▸ **How to complete this task**
Return every line from the rows below that contains the word "lavoratore", copied unchanged. Uppercase and lowercase letters must match.

####

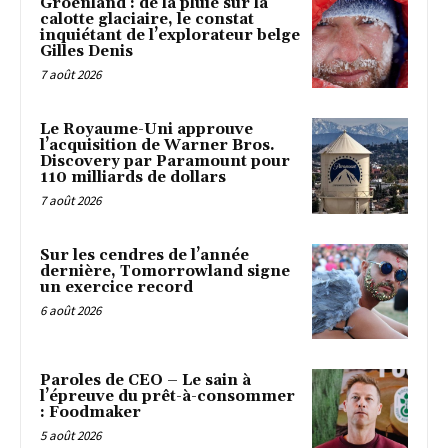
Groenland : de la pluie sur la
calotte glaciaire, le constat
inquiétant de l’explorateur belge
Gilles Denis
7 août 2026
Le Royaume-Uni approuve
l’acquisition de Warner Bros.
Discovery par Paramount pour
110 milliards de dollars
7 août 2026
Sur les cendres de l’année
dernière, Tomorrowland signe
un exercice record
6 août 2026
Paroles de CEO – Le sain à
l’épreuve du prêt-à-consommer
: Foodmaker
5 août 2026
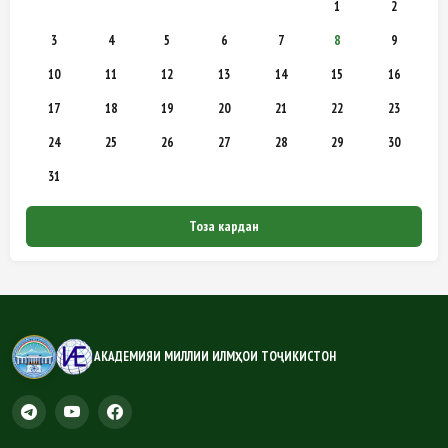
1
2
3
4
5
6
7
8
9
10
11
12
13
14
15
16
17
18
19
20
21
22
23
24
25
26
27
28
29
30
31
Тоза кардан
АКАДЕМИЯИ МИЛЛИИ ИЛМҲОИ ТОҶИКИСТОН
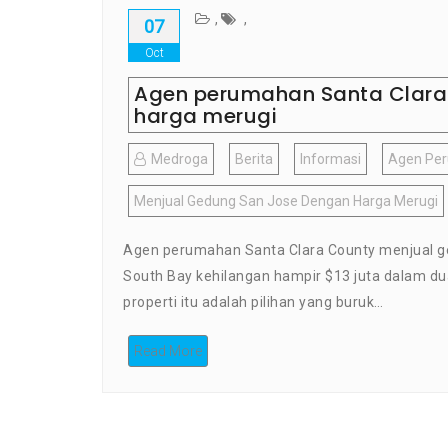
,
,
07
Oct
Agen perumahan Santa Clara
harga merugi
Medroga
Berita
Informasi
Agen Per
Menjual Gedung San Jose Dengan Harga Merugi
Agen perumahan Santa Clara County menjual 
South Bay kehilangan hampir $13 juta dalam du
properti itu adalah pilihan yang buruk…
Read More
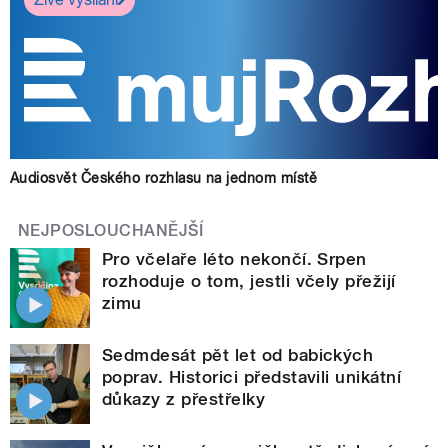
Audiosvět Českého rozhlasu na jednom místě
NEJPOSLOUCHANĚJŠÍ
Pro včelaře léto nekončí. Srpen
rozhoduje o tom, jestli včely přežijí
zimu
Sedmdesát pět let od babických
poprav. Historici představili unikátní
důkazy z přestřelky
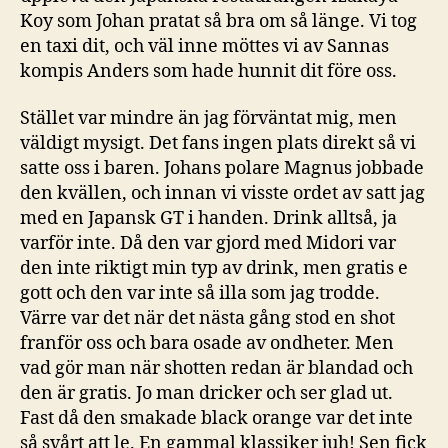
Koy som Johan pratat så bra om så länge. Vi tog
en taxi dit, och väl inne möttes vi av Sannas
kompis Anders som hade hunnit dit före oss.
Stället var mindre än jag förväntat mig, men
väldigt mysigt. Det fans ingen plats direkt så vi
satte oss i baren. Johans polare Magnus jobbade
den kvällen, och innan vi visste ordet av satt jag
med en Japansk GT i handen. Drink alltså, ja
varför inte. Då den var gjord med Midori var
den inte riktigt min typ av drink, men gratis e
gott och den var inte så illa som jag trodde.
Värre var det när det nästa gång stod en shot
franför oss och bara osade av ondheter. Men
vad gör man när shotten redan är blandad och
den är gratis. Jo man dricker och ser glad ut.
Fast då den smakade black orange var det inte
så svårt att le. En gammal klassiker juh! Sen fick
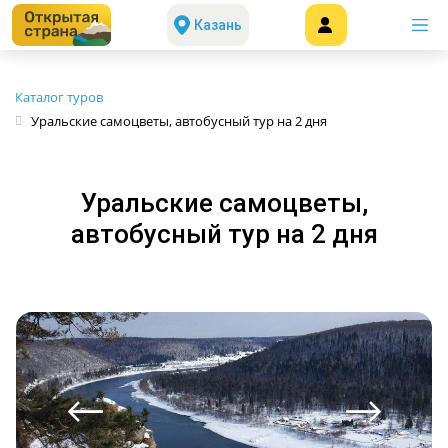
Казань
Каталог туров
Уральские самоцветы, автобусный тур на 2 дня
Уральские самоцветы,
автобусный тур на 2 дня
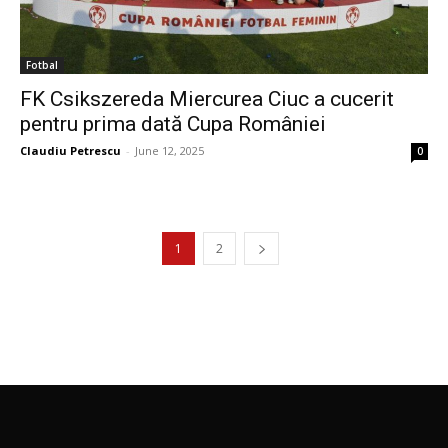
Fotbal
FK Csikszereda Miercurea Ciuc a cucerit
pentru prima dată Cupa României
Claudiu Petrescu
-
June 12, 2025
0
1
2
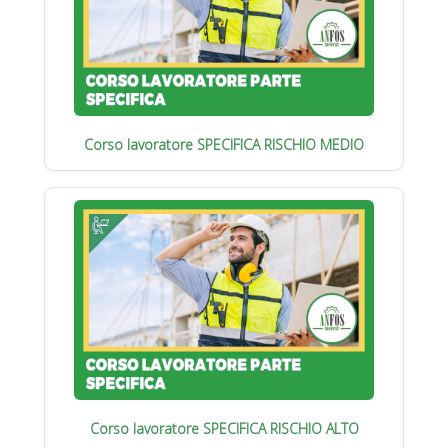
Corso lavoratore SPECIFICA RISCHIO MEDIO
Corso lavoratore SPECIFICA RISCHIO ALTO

####

▸ **Exercise response**
Corso lavoratore SPECIFICA RISCHIO MEDIO
Corso lavoratore SPECIFICA RISCHIO ALTO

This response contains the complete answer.